• [Exercise prompt]: Will you change every "Ясно" in the material below to "Облачно" and give the lines back otherwise unchanged, leaving out the pictures?

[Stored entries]

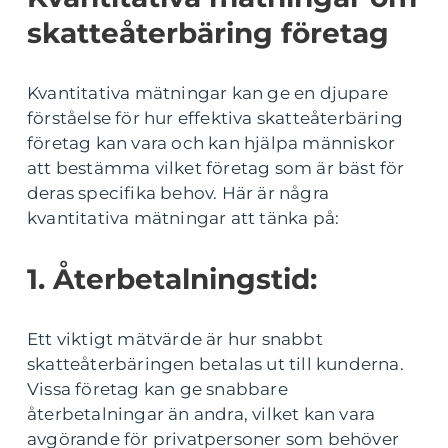
skatteåterbäring företag
Kvantitativa mätningar kan ge en djupare
förståelse för hur effektiva skatteåterbäring
företag kan vara och kan hjälpa människor
att bestämma vilket företag som är bäst för
deras specifika behov. Här är några
kvantitativa mätningar att tänka på:
1. Återbetalningstid:
Ett viktigt mätvärde är hur snabbt
skatteåterbäringen betalas ut till kunderna.
Vissa företag kan ge snabbare
återbetalningar än andra, vilket kan vara
avgörande för privatpersoner som behöver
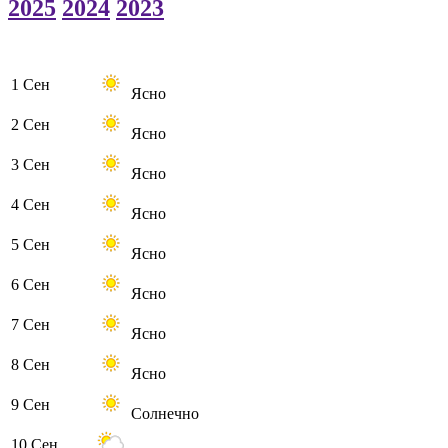
2025
2024
2023
1 Сен
Ясно
2 Сен
Ясно
3 Сен
Ясно
4 Сен
Ясно
5 Сен
Ясно
6 Сен
Ясно
7 Сен
Ясно
8 Сен
Ясно
9 Сен
Солнечно
10 Сен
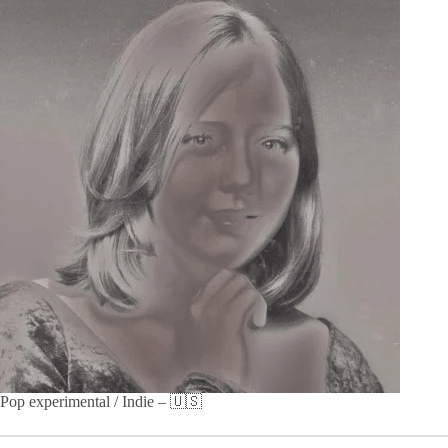
Pop experimental / Indie – 🇺🇸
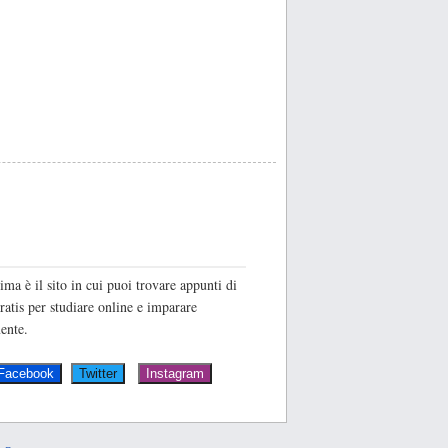
O
ima è il sito in cui puoi trovare appunti di
ratis per studiare online e imparare
ente.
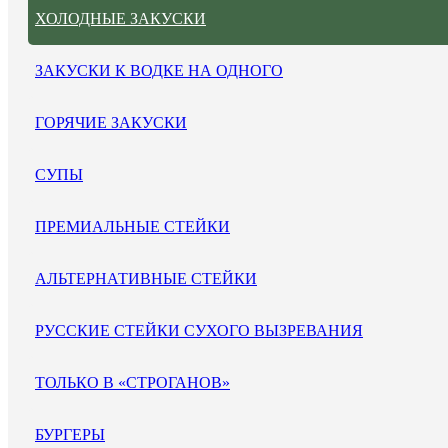
ХОЛОДНЫЕ ЗАКУСКИ
ЗАКУСКИ К ВОДКЕ НА ОДНОГО
ГОРЯЧИЕ ЗАКУСКИ
СУПЫ
ПРЕМИАЛЬНЫЕ СТЕЙКИ
АЛЬТЕРНАТИВНЫЕ СТЕЙКИ
РУССКИЕ СТЕЙКИ СУХОГО ВЫЗРЕВАНИЯ
ТОЛЬКО В «СТРОГАНОВ»
БУРГЕРЫ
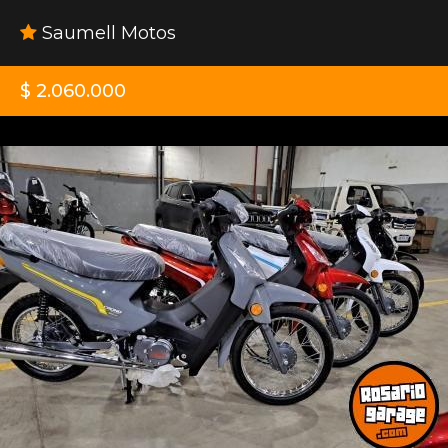
Saumell Motos
$ 2.060.000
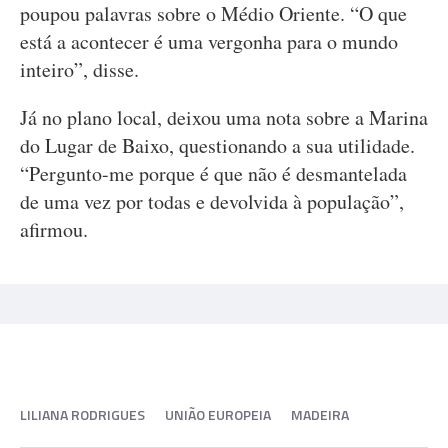
poupou palavras sobre o Médio Oriente. “O que
está a acontecer é uma vergonha para o mundo
inteiro”, disse.
Já no plano local, deixou uma nota sobre a Marina
do Lugar de Baixo, questionando a sua utilidade.
“Pergunto-me porque é que não é desmantelada
de uma vez por todas e devolvida à população”,
afirmou.
LILIANA RODRIGUES
UNIÃO EUROPEIA
MADEIRA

• [Output]:
skatteåterbäring företag
Kvantitativa mätningar kan ge en djupare
förståelse för hur effektiva skatteåterbäring
företag kan vara och kan hjälpa människor
att bestämma vilket företag som är bäst för
deras specifika behov. Här är några
kvantitativa mätningar att tänka på:
1. Återbetalningstid:
Ett viktigt mätvärde är hur snabbt
skatteåterbäringen betalas ut till kunderna.
Vissa företag kan ge snabbare
återbetalningar än andra, vilket kan vara
avgörande för privatpersoner som behöver
2025
2024
2023
1 Сен
Облачно
2 Сен
Облачно
3 Сен
Облачно
4 Сен
Облачно
5 Сен
Облачно
6 Сен
Облачно
7 Сен
Облачно
8 Сен
Облачно
9 Сен
Солнечно
10 Сен
Pop experimental / Indie – 🇺🇸
O
ima è il sito in cui puoi trovare appunti di
ratis per studiare online e imparare
ente.
ХОЛОДНЫЕ ЗАКУСКИ
ЗАКУСКИ К ВОДКЕ НА ОДНОГО
ГОРЯЧИЕ ЗАКУСКИ
СУПЫ
ПРЕМИАЛЬНЫЕ СТЕЙКИ
АЛЬТЕРНАТИВНЫЕ СТЕЙКИ
РУССКИЕ СТЕЙКИ СУХОГО ВЫЗРЕВАНИЯ
ТОЛЬКО В «СТРОГАНОВ»
БУРГЕРЫ
Saumell Motos
$ 2.060.000
poupou palavras sobre o Médio Oriente. “O que
está a acontecer é uma vergonha para o mundo
inteiro”, disse.
Já no plano local, deixou uma nota sobre a Marina
do Lugar de Baixo, questionando a sua utilidade.
“Pergunto-me porque é que não é desmantelada
de uma vez por todas e devolvida à população”,
afirmou.
LILIANA RODRIGUES
UNIÃO EUROPEIA
MADEIRA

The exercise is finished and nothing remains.